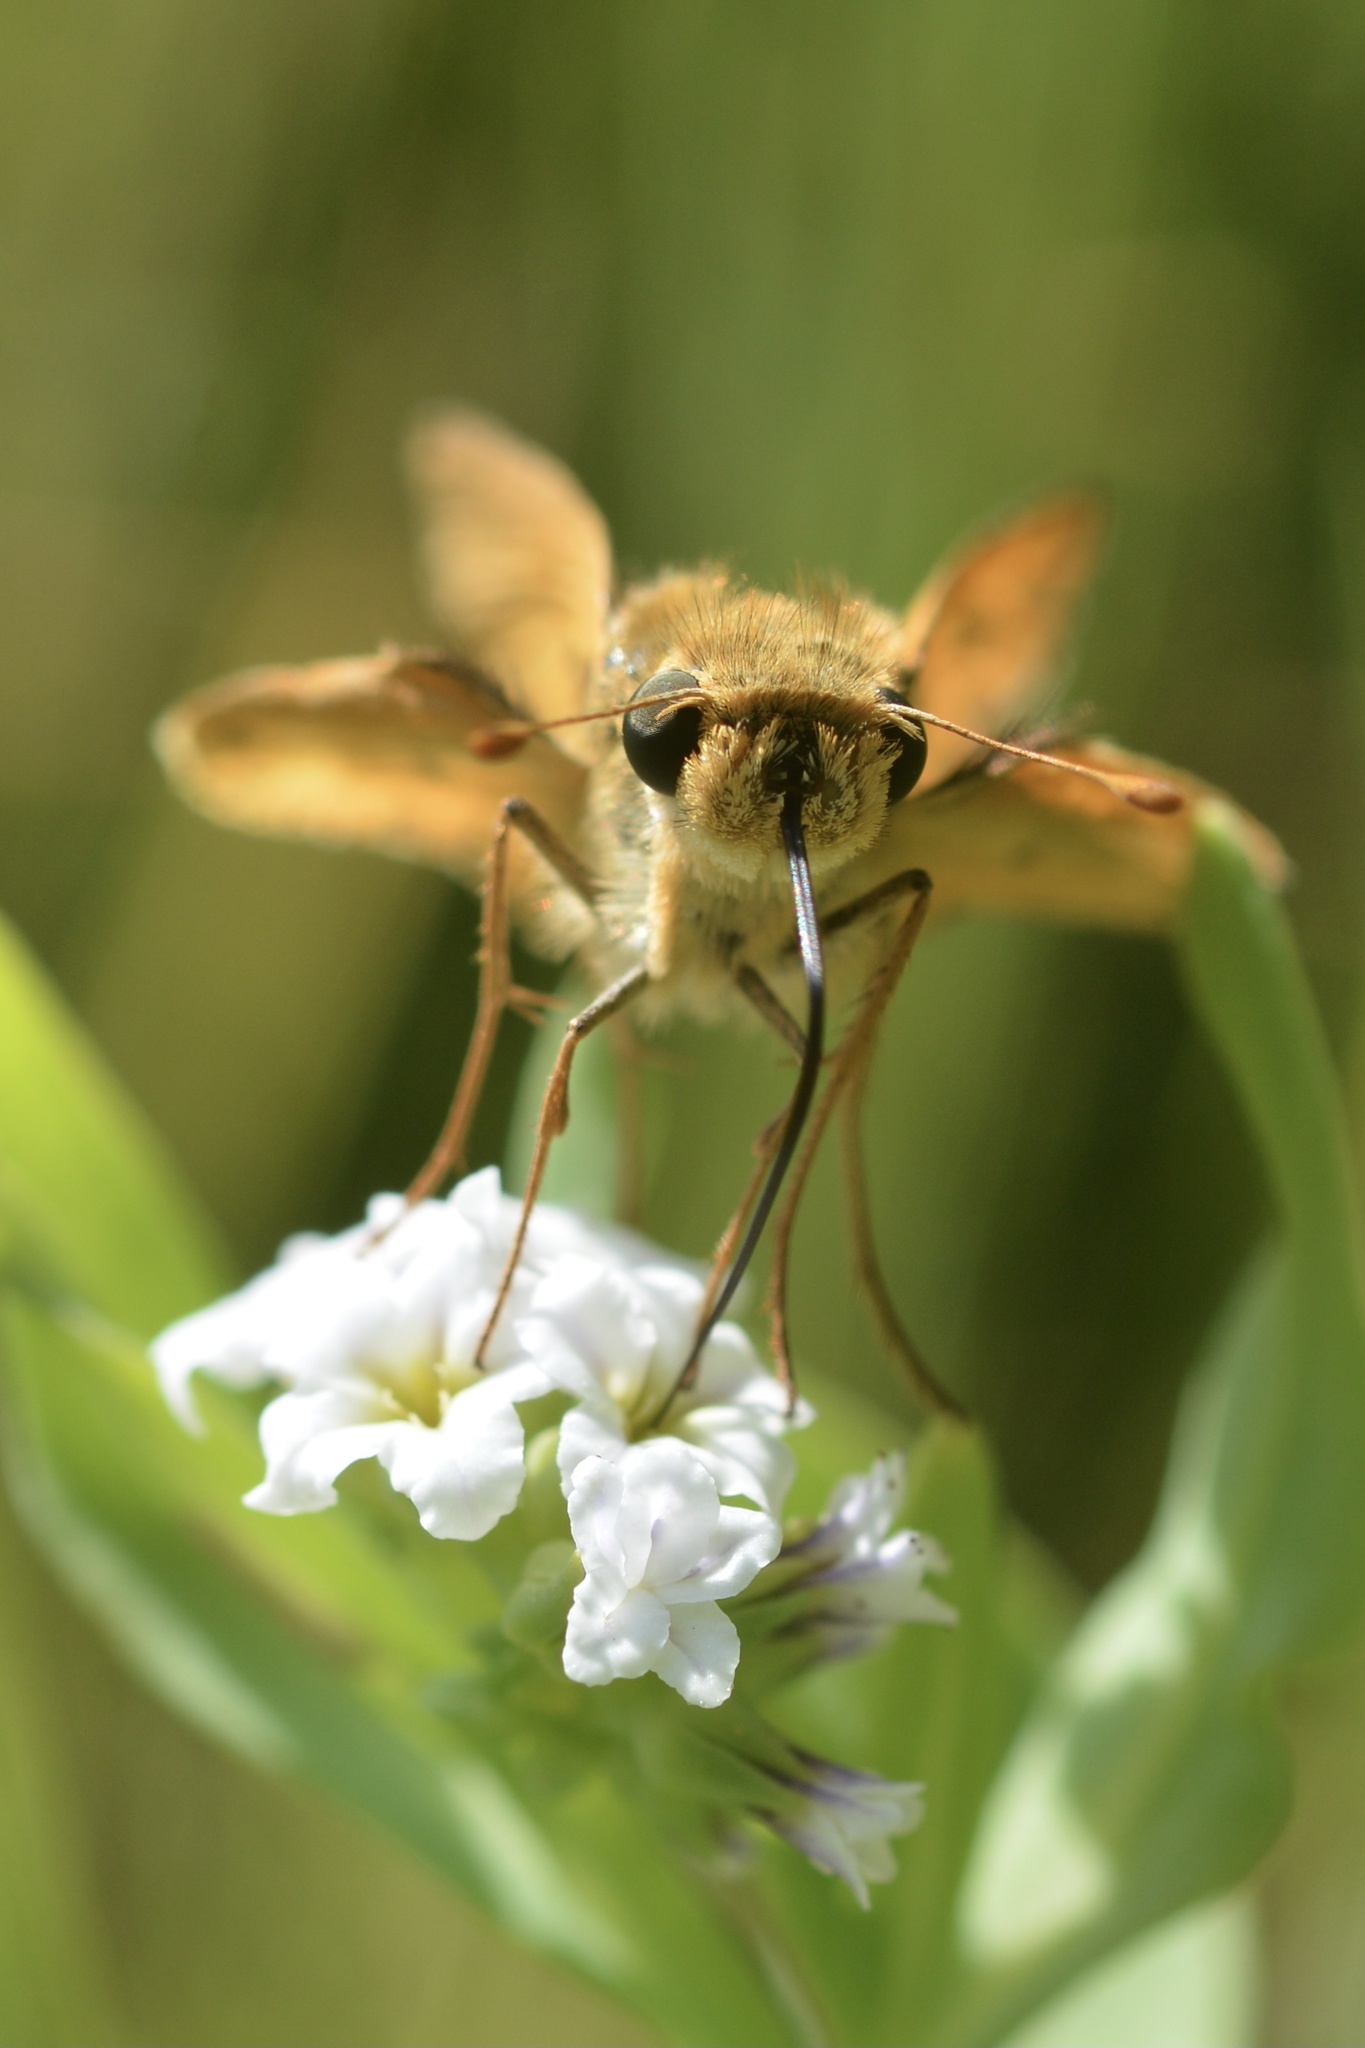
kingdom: Animalia
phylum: Arthropoda
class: Insecta
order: Lepidoptera
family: Hesperiidae
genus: Hylephila
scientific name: Hylephila phyleus
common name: Fiery skipper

━━━

### What you should do
Rewrite the lines in the records above as a JSON list of strings, one string per line and no blank lines. Leave out the pictures.

### Problem solution
[
  "kingdom: Animalia",
  "phylum: Arthropoda",
  "class: Insecta",
  "order: Lepidoptera",
  "family: Hesperiidae",
  "genus: Hylephila",
  "scientific name: Hylephila phyleus",
  "common name: Fiery skipper"
]